Bewußt geschehen, wär es infam. Es passierte aber aus Not, so mein Eindruck. Denn der Tag der Deutschen Einheit ist Symbol und Metapher zugleich, doch die „Aida“ aus dem Kolonialismus nicht zu lösen, irgendwann vielleicht einmal, indes auf keine Weise so.
Außerdem führt Bieitos plakativer Widerstandsgestus dazu, dassßie unter den historischen Tableaux eingewirkten persönlichen Geworfenheiten, gleichsam Kammerspiele der Gefühle, fast restlos untergehen – sehr zu Lasten der Sängerinnen und Sänger. Deutlich wird dies aber erst, wo die politische Erzählung hinter die persönlichen Dramen zurücktritt, vorsichtig im dritten, prägnant im letzten Akt. Da gewinnt die Bühne an Kraft, und die Musik kann sich sogar gegen erzähllogische Regiefehler und den Banalkitsch des Librettos behaupten; plötzlich springt Berührheit über. Wäre diese Oper nicht vielleicht am besten von ihrem Schluß her zu erzählen, fragte ich mich da – den Blick auf die Personen, nicht auf das imperialistische Machtfeld gerichtet, wie immer sie auch alle, alle drin verstrickt sind? Bezeichnend nämlich, dass gegen Ende unversehens Amneris zur eigentlichen Hauptperson wurde und Elina Garanča, ihre Darstellerin, zu so großer Form auflief, daß ich für Marina Rebekas Aida, die in Amneris Klangschatten im Wortsinn lag, Mitleid bekam; ihres Schicksals wegen aber immer noch nicht. Die Figur selbst blieb behauptet, ward nie Person.
Sehr ausgewogen allerdings (soweit diess bei Aida geht), vor allem ausgesprochen durchsichtig musizierte unter Nicola Luisotti die Staatskapelle, und René Pape sang Weltniveau mit solcher Selbstverständlichkeit, dass man es kaum mehr merkte; er winkte beim Applaus denn lässig fast auch ab. Yusif Eybazovs Radamès hielt sich wacker; die massiven Buhs, die er einstreichen mußte, waren unangebracht. Er selbst kasperte sie mit forcierten Kußhänden weg; was sollt’ er denn auch tun? – nun tat auch er mir leid. Die massive Buhfront gegen Bieito wiederum grölte genau aus falschen Gründen; eine sofort konternde Bravoflanke indes, aus falschen Gründen auch sie, ließ sich kaum ein Vorstoß nennen.

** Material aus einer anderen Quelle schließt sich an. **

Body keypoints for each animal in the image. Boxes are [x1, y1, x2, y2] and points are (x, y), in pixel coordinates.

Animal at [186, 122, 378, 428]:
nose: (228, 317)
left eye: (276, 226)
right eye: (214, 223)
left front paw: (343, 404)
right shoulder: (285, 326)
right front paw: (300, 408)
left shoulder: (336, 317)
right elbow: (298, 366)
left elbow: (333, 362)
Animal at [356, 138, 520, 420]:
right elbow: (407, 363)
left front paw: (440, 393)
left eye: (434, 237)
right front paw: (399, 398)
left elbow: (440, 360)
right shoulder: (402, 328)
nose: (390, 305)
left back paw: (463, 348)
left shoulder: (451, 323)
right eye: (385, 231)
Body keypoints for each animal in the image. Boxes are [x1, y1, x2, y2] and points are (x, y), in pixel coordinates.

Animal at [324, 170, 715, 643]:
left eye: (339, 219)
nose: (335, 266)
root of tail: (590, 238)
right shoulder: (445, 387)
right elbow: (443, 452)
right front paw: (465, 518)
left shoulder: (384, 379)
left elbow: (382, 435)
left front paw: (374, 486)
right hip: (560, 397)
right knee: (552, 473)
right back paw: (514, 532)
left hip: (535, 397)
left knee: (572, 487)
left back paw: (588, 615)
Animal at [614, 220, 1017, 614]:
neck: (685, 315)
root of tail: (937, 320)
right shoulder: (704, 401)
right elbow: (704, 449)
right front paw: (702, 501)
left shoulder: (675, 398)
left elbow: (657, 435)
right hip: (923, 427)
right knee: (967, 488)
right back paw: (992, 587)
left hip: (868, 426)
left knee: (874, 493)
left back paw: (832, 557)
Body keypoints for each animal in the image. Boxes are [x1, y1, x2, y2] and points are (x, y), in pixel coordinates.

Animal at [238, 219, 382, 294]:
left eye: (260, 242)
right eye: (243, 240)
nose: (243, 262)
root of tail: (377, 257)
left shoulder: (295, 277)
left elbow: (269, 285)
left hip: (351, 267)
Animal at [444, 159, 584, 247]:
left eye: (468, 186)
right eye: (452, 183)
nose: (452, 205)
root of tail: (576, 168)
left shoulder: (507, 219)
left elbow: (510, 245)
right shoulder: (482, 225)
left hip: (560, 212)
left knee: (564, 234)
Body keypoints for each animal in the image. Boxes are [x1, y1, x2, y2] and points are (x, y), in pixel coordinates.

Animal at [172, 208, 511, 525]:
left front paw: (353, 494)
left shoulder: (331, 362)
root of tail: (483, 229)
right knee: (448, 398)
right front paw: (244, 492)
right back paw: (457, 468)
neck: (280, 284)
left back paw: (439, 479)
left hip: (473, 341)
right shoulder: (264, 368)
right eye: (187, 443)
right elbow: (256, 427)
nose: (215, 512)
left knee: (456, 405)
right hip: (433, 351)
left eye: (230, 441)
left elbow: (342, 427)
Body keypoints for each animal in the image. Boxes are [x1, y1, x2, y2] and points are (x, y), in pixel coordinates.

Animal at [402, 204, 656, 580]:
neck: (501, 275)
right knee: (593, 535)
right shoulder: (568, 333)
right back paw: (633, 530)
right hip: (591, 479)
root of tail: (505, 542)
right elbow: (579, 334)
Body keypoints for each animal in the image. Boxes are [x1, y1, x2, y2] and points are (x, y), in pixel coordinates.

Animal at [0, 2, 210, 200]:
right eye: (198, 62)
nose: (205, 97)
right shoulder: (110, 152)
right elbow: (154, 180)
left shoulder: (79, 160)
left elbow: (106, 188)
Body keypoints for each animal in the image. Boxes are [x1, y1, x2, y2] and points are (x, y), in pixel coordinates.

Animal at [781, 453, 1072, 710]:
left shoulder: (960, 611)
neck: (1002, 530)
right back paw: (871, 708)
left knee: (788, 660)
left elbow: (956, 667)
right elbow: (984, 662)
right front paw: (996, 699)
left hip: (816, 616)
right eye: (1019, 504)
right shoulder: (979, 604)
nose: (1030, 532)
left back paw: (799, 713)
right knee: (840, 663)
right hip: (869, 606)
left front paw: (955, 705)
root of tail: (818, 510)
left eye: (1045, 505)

Unterm Strich blieb ein VERTAN. Es hatte denn auch draußen ordentlich geregnet.

References

References
1 Leider hat die Redaktion meinen Titel um Berlin gekürzt und auch das hier als Beitragsbild wiedergegebene Foto nicht genommen, das die auch poetische Bewegung meiner Kritik spürbar werden lassen sollte und soll. Denn das meinen Text abschließende Regnen (zumal der 3. Oktober, a u c h anders als die redaktionelle Subline wollte, n i c h t ein „verregneter Tag“ war) ist von mehr als bloß konkreter Bedeutung: Schauen Sie sich nur diese Wolken an. Und spüren Sie sie politisch!